* _ACTION ITEM_
A full, exact copy of the listing is needed, with images omitted.

DATA BLOCK below:

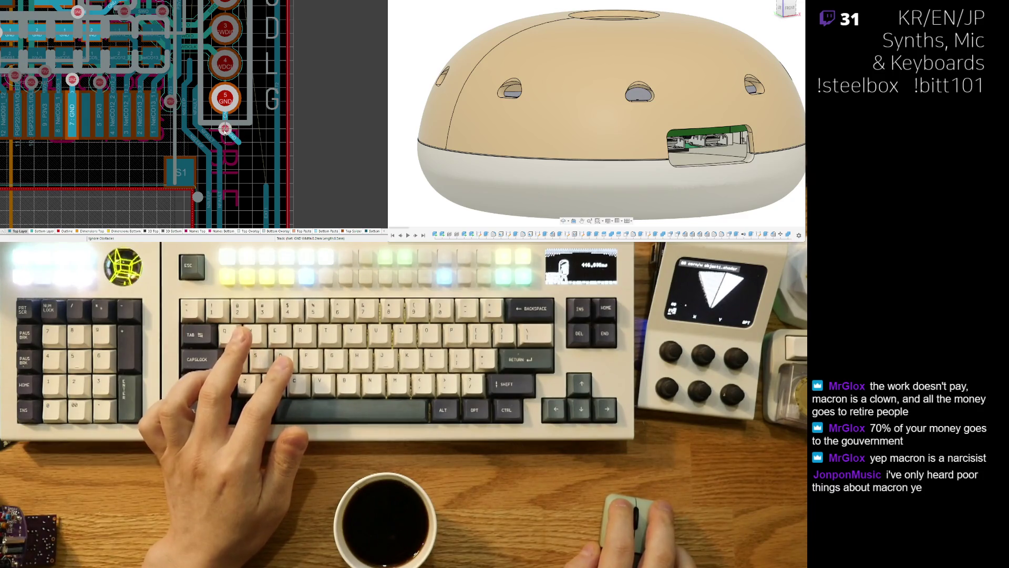
pyautogui.keyDown('ctrl'); pyautogui.scroll(2, 225, 130); pyautogui.keyUp('ctrl')
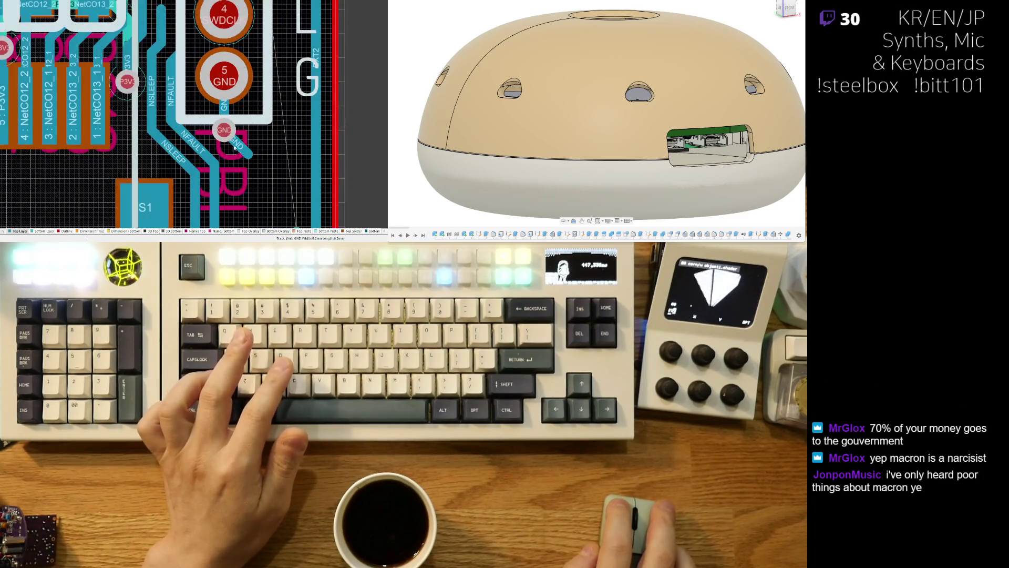
pyautogui.rightClick(215, 136)
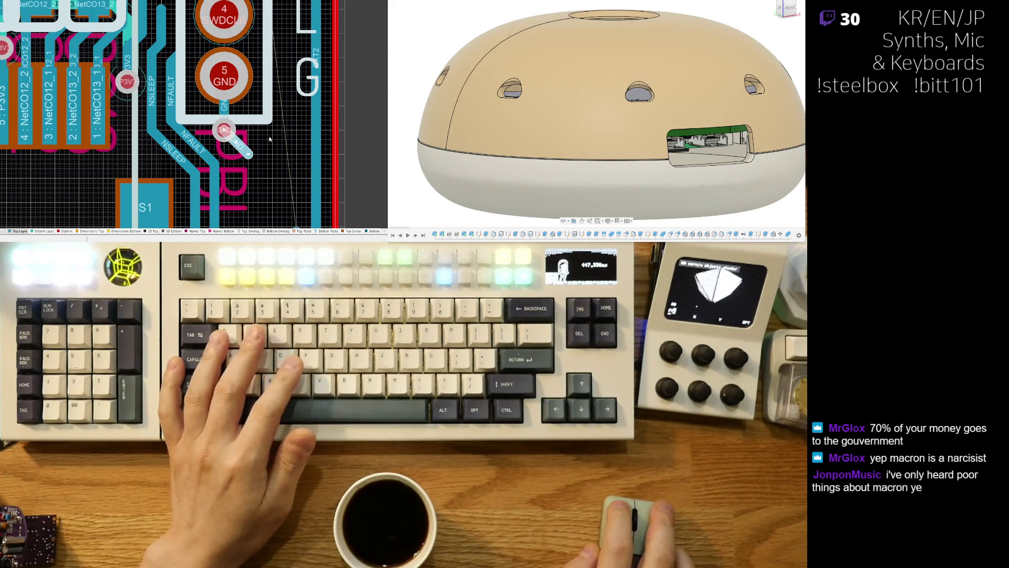
pyautogui.press('Delete')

End of DATA BLOCK.

* _WORKED SOLUTION_
pyautogui.keyDown('ctrl'); pyautogui.scroll(2, 225, 130); pyautogui.keyUp('ctrl')
pyautogui.rightClick(215, 136)
pyautogui.press('Delete')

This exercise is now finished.